═════ Extrait choisi ═════

INTERNET: Des barrières dans la tête

La lutte contre la pédophilie peut prendre beaucoup de formes, mais quand il s’agit de s’en servir comme prétexte pour contrôler internet, il faut se demander s’il n’y a pas d’arrière-pensées d’un autre ordre.

Utiliser la pédophilie comme prétexte à la censure, n’est pas la meilleure des solutions.

De deux choses l’une : ou Cecilia Malmström, la toute nouvelle commissaire européenne aux Affaires intérieures connaît mal ses dossiers, ou elle aime bien la provocation. Comment expliquer autrement son intention de vouloir ériger des barrières dans l’internet européen – sous prétexte de vouloir combattre la pédophilie ?

═════ Extrait des données ═════

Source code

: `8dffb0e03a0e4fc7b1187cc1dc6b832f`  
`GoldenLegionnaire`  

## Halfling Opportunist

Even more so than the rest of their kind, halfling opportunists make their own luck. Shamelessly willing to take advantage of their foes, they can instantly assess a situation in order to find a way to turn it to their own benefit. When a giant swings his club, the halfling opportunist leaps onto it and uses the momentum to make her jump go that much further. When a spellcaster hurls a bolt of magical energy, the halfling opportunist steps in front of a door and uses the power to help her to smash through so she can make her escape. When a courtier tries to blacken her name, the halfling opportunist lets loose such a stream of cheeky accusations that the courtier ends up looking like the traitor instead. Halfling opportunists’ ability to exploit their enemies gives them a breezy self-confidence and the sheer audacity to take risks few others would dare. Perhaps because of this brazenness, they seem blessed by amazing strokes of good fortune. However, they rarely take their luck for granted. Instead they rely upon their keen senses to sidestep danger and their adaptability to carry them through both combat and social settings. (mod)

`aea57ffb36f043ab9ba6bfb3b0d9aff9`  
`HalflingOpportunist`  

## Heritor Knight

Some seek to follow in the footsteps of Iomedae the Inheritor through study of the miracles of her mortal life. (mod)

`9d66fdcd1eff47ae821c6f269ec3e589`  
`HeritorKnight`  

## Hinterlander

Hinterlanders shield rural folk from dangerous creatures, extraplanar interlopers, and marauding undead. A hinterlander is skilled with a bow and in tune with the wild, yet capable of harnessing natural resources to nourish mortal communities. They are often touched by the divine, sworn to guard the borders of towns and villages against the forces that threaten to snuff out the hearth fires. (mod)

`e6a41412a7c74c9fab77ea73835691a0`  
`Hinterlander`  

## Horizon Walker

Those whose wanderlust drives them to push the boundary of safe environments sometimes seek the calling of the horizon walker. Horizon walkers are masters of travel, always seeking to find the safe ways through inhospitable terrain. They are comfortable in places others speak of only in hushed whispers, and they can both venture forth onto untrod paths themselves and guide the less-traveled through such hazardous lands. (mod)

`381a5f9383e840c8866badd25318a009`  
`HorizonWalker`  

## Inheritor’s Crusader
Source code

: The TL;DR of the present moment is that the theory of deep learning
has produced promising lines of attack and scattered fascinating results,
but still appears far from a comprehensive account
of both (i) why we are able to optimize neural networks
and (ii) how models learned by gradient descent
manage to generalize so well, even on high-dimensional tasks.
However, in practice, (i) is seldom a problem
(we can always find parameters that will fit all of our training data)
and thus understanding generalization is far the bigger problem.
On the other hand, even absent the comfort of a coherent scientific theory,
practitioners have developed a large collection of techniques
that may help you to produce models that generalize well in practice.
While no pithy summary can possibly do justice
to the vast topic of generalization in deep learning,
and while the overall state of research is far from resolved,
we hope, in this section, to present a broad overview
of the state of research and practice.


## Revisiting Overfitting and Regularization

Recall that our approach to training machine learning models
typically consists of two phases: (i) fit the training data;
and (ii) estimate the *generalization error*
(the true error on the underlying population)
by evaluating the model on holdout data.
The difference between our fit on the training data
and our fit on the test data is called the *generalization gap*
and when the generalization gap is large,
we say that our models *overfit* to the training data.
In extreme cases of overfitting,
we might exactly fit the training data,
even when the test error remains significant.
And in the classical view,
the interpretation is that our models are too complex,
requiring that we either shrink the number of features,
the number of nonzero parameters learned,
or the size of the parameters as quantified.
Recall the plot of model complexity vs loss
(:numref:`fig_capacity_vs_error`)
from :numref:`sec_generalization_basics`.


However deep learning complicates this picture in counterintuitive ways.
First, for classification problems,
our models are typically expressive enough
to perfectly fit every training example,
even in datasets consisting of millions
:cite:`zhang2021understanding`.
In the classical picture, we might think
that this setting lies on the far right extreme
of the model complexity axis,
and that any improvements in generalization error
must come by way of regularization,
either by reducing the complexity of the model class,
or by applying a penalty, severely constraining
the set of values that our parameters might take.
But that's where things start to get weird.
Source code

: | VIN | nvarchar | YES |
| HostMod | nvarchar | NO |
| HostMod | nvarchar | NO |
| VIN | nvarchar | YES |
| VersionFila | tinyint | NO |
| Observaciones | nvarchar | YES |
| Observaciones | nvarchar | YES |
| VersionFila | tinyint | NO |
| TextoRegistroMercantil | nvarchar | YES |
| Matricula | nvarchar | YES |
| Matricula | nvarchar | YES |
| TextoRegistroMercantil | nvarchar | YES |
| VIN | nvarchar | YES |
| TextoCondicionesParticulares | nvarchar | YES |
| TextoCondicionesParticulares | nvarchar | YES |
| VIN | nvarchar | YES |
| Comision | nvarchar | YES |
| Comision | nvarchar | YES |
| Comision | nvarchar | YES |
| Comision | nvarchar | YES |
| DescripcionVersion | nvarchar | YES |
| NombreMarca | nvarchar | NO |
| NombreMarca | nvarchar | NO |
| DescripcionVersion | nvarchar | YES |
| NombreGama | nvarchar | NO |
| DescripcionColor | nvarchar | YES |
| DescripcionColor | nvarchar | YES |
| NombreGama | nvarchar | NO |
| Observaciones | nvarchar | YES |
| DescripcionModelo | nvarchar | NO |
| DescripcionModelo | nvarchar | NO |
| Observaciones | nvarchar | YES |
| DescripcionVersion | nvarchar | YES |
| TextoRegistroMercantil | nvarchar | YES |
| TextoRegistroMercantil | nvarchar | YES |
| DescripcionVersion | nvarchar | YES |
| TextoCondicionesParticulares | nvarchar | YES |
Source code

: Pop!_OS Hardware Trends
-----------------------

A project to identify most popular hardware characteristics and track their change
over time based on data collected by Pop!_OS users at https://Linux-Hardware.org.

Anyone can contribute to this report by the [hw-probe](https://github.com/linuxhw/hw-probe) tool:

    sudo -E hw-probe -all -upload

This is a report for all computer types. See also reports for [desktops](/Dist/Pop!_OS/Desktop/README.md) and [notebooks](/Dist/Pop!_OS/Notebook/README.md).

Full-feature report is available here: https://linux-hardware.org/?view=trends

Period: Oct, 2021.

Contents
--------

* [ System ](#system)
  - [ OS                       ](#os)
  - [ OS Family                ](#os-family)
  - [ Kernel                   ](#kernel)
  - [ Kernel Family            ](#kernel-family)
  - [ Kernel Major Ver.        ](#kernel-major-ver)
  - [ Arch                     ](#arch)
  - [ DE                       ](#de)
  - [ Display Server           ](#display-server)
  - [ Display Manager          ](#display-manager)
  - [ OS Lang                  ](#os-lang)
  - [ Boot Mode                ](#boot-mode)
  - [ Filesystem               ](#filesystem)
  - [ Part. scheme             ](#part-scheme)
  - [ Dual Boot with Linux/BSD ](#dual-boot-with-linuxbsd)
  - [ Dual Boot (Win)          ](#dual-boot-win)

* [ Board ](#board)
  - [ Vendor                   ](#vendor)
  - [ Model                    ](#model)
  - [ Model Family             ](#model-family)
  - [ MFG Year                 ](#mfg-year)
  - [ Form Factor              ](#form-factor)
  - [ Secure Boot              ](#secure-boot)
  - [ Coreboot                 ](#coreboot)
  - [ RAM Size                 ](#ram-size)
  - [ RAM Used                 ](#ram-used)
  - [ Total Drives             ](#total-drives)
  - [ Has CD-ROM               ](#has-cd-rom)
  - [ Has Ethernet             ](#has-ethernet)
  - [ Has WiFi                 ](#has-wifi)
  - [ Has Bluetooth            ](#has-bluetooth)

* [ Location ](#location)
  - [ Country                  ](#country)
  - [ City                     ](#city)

═════

> **Consigne 1**: Dans le texte sur le contrôle d'internet, pourquoi est-il affirmé que Cecilia Malmström connaît mal ses dossiers ou aime la provocation ? Répondez en une à trois phrases.
> **Consigne 2**: Recopiez mot pour mot les lignes des données, de celle qui contient « A project to » jusqu'à la fin des données, ces deux bornes comprises.
Le texte et les données n'ont aucun lien entre eux.

> **Résultat attendu 1**: Parce que c'est la seule façon d'expliquer son intention d'ériger des barrières dans l'internet européen sous prétexte de combattre la pédophilie.

> **Résultat attendu 2**:
A project to identify most popular hardware characteristics and track their change
over time based on data collected by Pop!_OS users at https://Linux-Hardware.org.

Anyone can contribute to this report by the [hw-probe](https://github.com/linuxhw/hw-probe) tool:

    sudo -E hw-probe -all -upload

This is a report for all computer types. See also reports for [desktops](/Dist/Pop!_OS/Desktop/README.md) and [notebooks](/Dist/Pop!_OS/Notebook/README.md).

Full-feature report is available here: https://linux-hardware.org/?view=trends

Period: Oct, 2021.

Contents
--------

* [ System ](#system)
  - [ OS                       ](#os)
  - [ OS Family                ](#os-family)
  - [ Kernel                   ](#kernel)
  - [ Kernel Family            ](#kernel-family)
  - [ Kernel Major Ver.        ](#kernel-major-ver)
  - [ Arch                     ](#arch)
  - [ DE                       ](#de)
  - [ Display Server           ](#display-server)
  - [ Display Manager          ](#display-manager)
  - [ OS Lang                  ](#os-lang)
  - [ Boot Mode                ](#boot-mode)
  - [ Filesystem               ](#filesystem)
  - [ Part. scheme             ](#part-scheme)
  - [ Dual Boot with Linux/BSD ](#dual-boot-with-linuxbsd)
  - [ Dual Boot (Win)          ](#dual-boot-win)

* [ Board ](#board)
  - [ Vendor                   ](#vendor)
  - [ Model                    ](#model)
  - [ Model Family             ](#model-family)
  - [ MFG Year                 ](#mfg-year)
  - [ Form Factor              ](#form-factor)
  - [ Secure Boot              ](#secure-boot)
  - [ Coreboot                 ](#coreboot)
  - [ RAM Size                 ](#ram-size)
  - [ RAM Used                 ](#ram-used)
  - [ Total Drives             ](#total-drives)
  - [ Has CD-ROM               ](#has-cd-rom)
  - [ Has Ethernet             ](#has-ethernet)
  - [ Has WiFi                 ](#has-wifi)
  - [ Has Bluetooth            ](#has-bluetooth)

* [ Location ](#location)
  - [ Country                  ](#country)
  - [ City                     ](#city)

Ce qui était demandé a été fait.